Find each line below that includes "craintif", then copy it.

- _INPUT FOR THIS TASK_
⁂

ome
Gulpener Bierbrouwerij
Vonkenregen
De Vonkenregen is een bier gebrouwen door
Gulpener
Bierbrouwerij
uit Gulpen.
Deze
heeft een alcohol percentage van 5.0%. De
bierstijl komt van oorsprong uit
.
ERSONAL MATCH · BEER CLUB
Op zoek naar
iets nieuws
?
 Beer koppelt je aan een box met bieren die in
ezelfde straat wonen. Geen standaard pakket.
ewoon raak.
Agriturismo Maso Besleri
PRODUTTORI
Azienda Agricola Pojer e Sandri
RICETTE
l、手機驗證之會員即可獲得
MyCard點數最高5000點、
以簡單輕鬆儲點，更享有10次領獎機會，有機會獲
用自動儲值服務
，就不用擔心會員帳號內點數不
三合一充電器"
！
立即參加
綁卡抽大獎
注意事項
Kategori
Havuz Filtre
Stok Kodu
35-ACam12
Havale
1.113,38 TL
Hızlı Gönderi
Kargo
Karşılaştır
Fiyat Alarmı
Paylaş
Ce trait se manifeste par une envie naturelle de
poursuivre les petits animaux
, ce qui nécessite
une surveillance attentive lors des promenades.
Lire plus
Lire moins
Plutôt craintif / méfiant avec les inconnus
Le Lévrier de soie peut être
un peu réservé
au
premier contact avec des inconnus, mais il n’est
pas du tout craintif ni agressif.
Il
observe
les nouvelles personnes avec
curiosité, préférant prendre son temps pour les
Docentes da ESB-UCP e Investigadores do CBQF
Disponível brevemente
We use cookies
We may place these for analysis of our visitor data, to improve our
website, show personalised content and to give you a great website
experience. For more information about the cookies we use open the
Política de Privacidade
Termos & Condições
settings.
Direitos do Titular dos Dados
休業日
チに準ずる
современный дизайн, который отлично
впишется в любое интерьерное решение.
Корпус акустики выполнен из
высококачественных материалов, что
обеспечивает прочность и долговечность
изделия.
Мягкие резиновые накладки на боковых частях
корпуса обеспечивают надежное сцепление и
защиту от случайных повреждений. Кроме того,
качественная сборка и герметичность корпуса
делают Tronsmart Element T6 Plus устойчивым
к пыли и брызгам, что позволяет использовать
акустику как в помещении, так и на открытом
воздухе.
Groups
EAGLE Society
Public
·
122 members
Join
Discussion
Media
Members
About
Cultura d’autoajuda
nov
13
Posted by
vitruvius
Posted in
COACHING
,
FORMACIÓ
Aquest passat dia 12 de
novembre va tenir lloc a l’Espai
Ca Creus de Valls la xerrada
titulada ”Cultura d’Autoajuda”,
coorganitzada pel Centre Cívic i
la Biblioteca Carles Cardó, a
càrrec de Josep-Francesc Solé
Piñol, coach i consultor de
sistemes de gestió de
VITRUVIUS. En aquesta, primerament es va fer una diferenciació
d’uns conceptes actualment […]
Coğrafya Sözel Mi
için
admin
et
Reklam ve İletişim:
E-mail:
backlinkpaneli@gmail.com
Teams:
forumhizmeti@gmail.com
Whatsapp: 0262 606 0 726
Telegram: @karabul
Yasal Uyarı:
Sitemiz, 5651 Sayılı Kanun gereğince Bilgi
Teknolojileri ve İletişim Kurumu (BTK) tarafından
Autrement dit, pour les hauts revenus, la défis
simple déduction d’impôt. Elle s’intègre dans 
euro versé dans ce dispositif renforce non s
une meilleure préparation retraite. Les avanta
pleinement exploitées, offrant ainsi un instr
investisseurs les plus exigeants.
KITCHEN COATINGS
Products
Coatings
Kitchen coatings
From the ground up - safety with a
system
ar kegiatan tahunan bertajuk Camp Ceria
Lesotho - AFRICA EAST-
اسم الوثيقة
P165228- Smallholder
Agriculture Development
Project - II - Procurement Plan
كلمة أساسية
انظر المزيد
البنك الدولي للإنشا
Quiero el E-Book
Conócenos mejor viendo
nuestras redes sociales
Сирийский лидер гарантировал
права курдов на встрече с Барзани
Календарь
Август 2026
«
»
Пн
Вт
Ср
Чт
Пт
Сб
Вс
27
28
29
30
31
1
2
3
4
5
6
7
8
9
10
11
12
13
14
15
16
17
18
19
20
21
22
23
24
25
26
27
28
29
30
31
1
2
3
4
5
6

⁂

- _TASK RESPONSE_
Plutôt craintif / méfiant avec les inconnus
pas du tout craintif ni agressif.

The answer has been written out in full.